AGGIORNAMENTO IMPORTANTE ————- ADNKRONOS 20 AGOSTO
Il Procuratore di Agrigento Luigi Patronaggio, dopo l’ispezione sulla Open Arms, ha disposto il sequestro preventivo della nave. Seguirà di conseguenza lo sbarco dei migranti, da 19 giorni a bordo. Il sequestro, come apprende l’AdnKronos, è stato disposto per la violazione dell’articolo 328 del Codice penale, cioè omissione e rifiuto di atti di ufficio a carico di ignoti “per non avere risposto alle gravi condizioni di salute dei migranti”. Secondo l’articolo 328 del Codice penale “il pubblico ufficiale o l’incaricato di un pubblico servizio, che indebitamente rifiuta un atto del suo ufficio che, per ragioni di giustizia o di sicurezza pubblica, o di ordine pubblico o di igiene e sanità, deve essere compiuto senza ritardo, è punito con la reclusione da sei mesi a due anni”.
1.Quando sembrava che la magistratura avrebbe posto fine al calvario dei naufraghi trattenuti da due settimane a bordo della nave Open Arms, che li aveva soccorsi nel Mediterraneo centrale, dopo la loro fuga dalla Libia, la tardiva disponibilità del governo spagnolo, che ha indicato come possibile porto di sbarco sicuro un porto in Spagna, ha riportato ad una situazione di stallo ed ha consentito al ministro Salvini, alla vigilia di un cruciale dibattito in parlamento, il rilancio della sua propaganda. Una soluzione- lo sbarco dei naufraghi in Spagna- impraticabile sotto il profilo legale e pratico, perché basata sul superamento del principio internazionale dello sbarco nel porto sicuro più vicino, e nel riconoscimento della collaborazione sempre più intensa dell’Italia con le autorità di un paese, come la Libia, tuttora in preda alla guerra civile, nel quale non vengono rispettati i diritti fondamentali delle persone.
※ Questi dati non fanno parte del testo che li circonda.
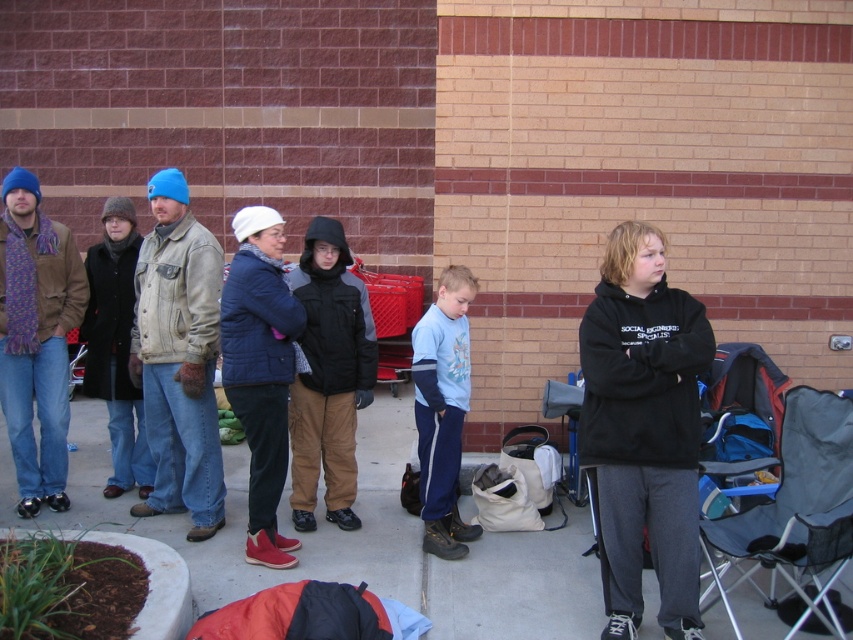
Does concrete pavement at center have a greater width compared to black fabric folding chair at lower right?

Yes, concrete pavement at center is wider than black fabric folding chair at lower right.

Does concrete pavement at center have a smaller size compared to black fabric folding chair at lower right?

Incorrect, concrete pavement at center is not smaller in size than black fabric folding chair at lower right.

Between point (300, 576) and point (798, 451), which one is positioned behind?

Positioned behind is point (300, 576).

You are a GUI agent. You are given a task and a screenshot of the screen. Output one action in this format:
    pyautogui.click(x=<x>, y=<y>)
    Task: Click on the concrete pavement at center
    
    Given the screenshot: What is the action you would take?
    pyautogui.click(x=367, y=541)

Can you confirm if concrete pavement at center is thinner than blue fleece sweatshirt at center?

In fact, concrete pavement at center might be wider than blue fleece sweatshirt at center.

Is point (404, 444) farther from viewer compared to point (437, 509)?

Yes.

Does point (4, 518) come behind point (440, 369)?

Yes, point (4, 518) is behind point (440, 369).

Locate an element on the screen. concrete pavement at center is located at coordinates (367, 541).

Between black fabric folding chair at lower right and blue fleece sweatshirt at center, which one is positioned higher?

Positioned higher is blue fleece sweatshirt at center.

Between point (828, 604) and point (456, 324), which one is positioned behind?

Positioned behind is point (456, 324).

Who is more forward, (798, 531) or (456, 509)?

Point (798, 531)

This screenshot has width=853, height=640. In order to click on black fabric folding chair at lower right in this screenshot , I will do `click(795, 509)`.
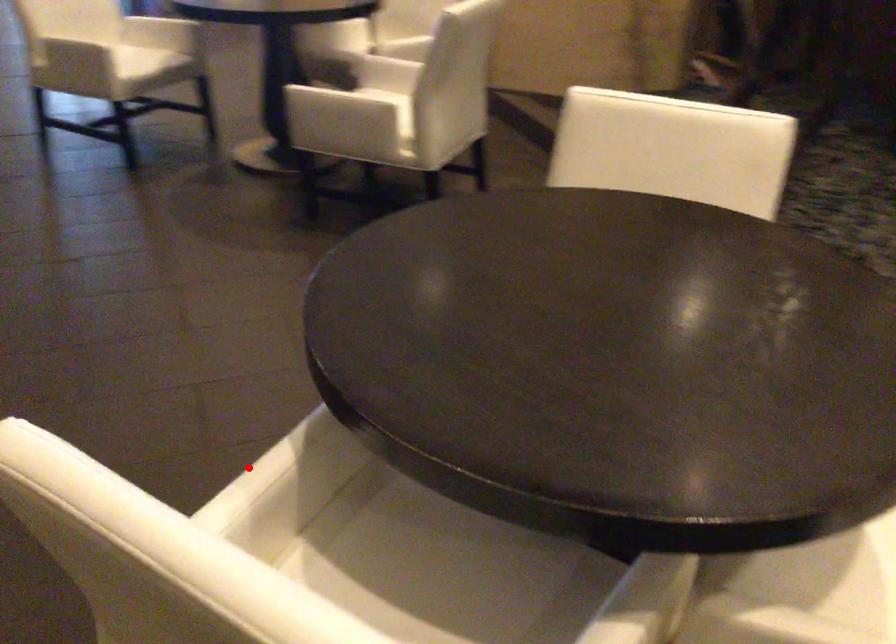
Da questo paese sono fuggiti i migranti soccorsi dalla Open Arms.
La soluzione “spagnola” che si vorrebbe dare al problema della individuazione di un porto di sbarco sicuro, dopo 17 giorni dal salvataggio, appare ancora più contraddittoria e frutto di una scelta soltanto di opportunismo politico, se si pensa che nel gennaio di quest’anno la Capitaneria di porto di Barcellona, dipendente dal ministero dello Sviluppo di Madrid sosteneva, proprio con riferimento alle attività di monitoraggio ed eventuale soccorso nel Mediterraneo centrale, svolte da Open Arms nei mesi precedenti, che “è stato violato l’obbligo di sbarcare i naufraghi nel porto più sicuro più vicino possibile e l’imbarcazione, che potrebbe trasportare al massimo 18 membri dell’equipaggio, non è adatta a navigare con un numero elevato di persone per un lungo periodo“. Adesso in Spagna sembrano pensare in modo diverso e di fatto contribuiscono a rafforzare le violazioni perpetrate dal Viminale che nega l’indicazione di un porto di sbarco sicuro in Italia, come invece sembra suggerire la Commissione Europea.
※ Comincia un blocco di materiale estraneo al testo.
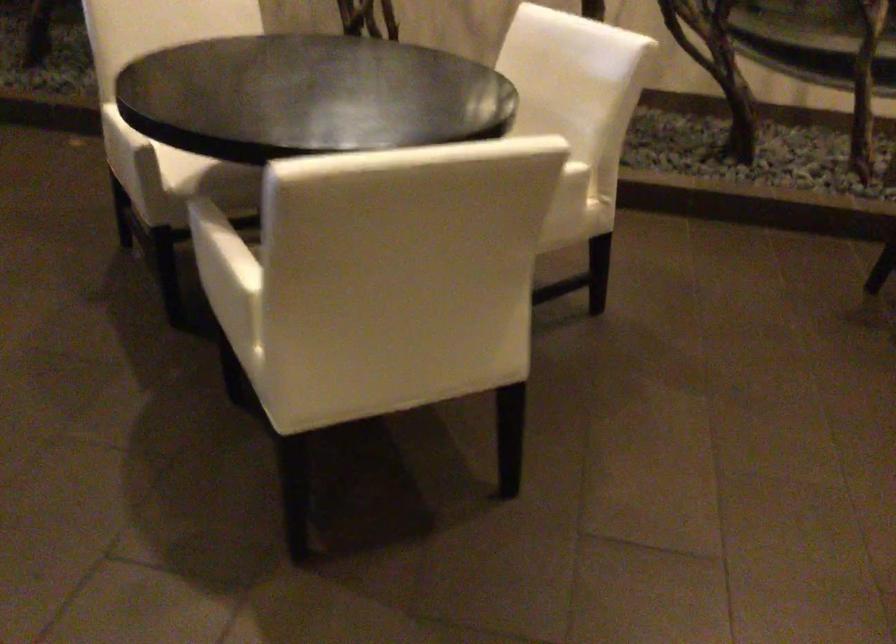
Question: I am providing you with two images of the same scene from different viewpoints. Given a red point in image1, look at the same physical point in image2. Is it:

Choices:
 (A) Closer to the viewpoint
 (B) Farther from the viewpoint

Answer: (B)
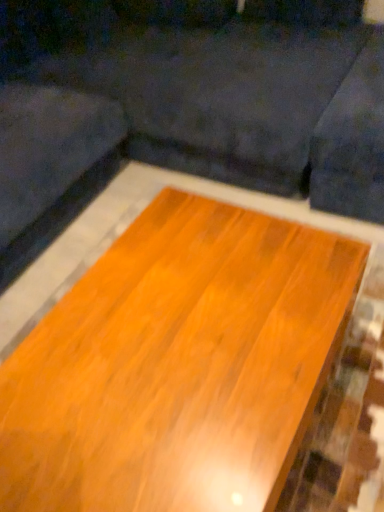
Identify the location of free spot above shiny wood table at center (from a real-world perspective). (166, 335).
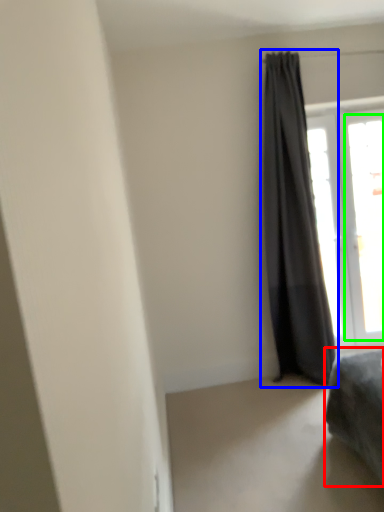
Question: Which object is the closest to the furniture (highlighted by a red box)? Choose among these: curtain (highlighted by a blue box) or window (highlighted by a green box).

Choices:
 (A) curtain
 (B) window

Answer: (A)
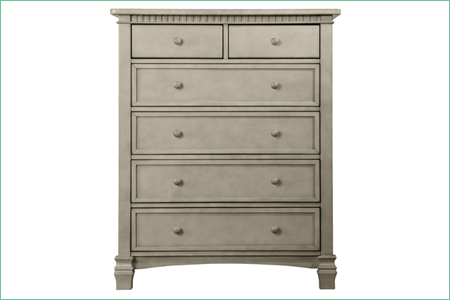
This screenshot has width=450, height=300. I want to click on dresser stands on the floor here, so click(126, 285), click(328, 283).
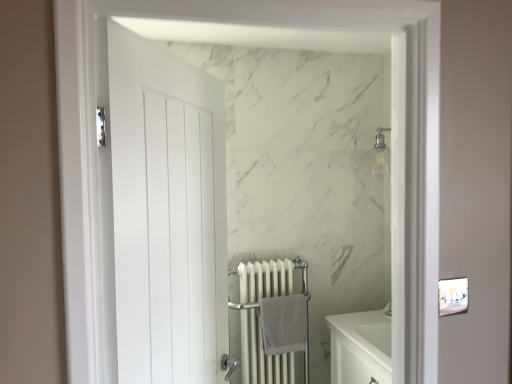
What do you see at coordinates (284, 323) in the screenshot? I see `gray cotton bath towel at center` at bounding box center [284, 323].

Image resolution: width=512 pixels, height=384 pixels. Describe the element at coordinates (259, 318) in the screenshot. I see `white metal radiator at center` at that location.

You are a GUI agent. You are given a task and a screenshot of the screen. Output one action in this format:
    pyautogui.click(x=<x>, y=<y>)
    Task: Click on the gray cotton bath towel at center
    The height and width of the screenshot is (384, 512).
    Given the screenshot: What is the action you would take?
    pyautogui.click(x=284, y=323)

Is white metal radiator at center facing away from white matte door at left?

white metal radiator at center does not have its back to white matte door at left.

Where is `radiator located underneath the white matte door at left (from a real-world perspective)`? The height and width of the screenshot is (384, 512). radiator located underneath the white matte door at left (from a real-world perspective) is located at coordinates (259, 318).

Considering the sizes of objects white metal radiator at center and white matte door at left in the image provided, who is shorter, white metal radiator at center or white matte door at left?

With less height is white metal radiator at center.

Is point (98, 84) positioned in front of point (264, 349)?

Yes, point (98, 84) is in front of point (264, 349).

From a real-world perspective, is white matte door at left positioned above or below gray cotton bath towel at center?

white matte door at left is above gray cotton bath towel at center.

Measure the distance from white matte door at left to gray cotton bath towel at center.

white matte door at left and gray cotton bath towel at center are 1.13 meters apart from each other.

Can you confirm if white matte door at left is smaller than gray cotton bath towel at center?

Incorrect, white matte door at left is not smaller in size than gray cotton bath towel at center.

Between gray cotton bath towel at center and white metal radiator at center, which one appears on the left side from the viewer's perspective?

Positioned to the left is white metal radiator at center.

Is gray cotton bath towel at center positioned with its back to white metal radiator at center?

Absolutely, gray cotton bath towel at center is directed away from white metal radiator at center.

From a real-world perspective, does gray cotton bath towel at center stand above white metal radiator at center?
Il diniego allo sbarco in Italia non può essere fondato sull’accusa che il ministro dell’interno rilancia continuamente secondo cui le ONG sarebbero “complici dei trafficanti” e la Open Arms avrebbe dovuto riconsegnare i naufraghi alla sedicente Guardia costiera libica. In audizione alla Camera il procuratore di Agrigento ha evidenziato, su un caso che riguardava la Sea Watch, che: “non è stato fino ad ora provato il preventivo accordo tra trafficanti di esseri umani ed ong. Che non deve essere limitato ad un semplice contatto, tipo una telefonata, ma deve esserci una comunicazione del tipo: ‘stiamo facendo partire migranti, avvicinatevi e prelevateli'”.
Il Viminale e gli altri organi dello stato, inclusa l’autorità giudiziaria e le procure procedenti, non possono ribaltare quanto sancito da una importante sentenza del Tribunale di Trapani (GIP Trapani, sent. 23 maggio 2019 (dep. 3 giugno 2019), Giud. Grillo) che tanti sembrano oggi ignorare. Nessuno può ignorare cosa si sono lasciati alle spalle in Libia i naufraghi soccorsi dalla Open Arms, tutti, nessuno escluso. I migranti soccorsi nelle acque internazionali del Mediterraneo centrale non potevano essere riconsegnati alle autorità libiche.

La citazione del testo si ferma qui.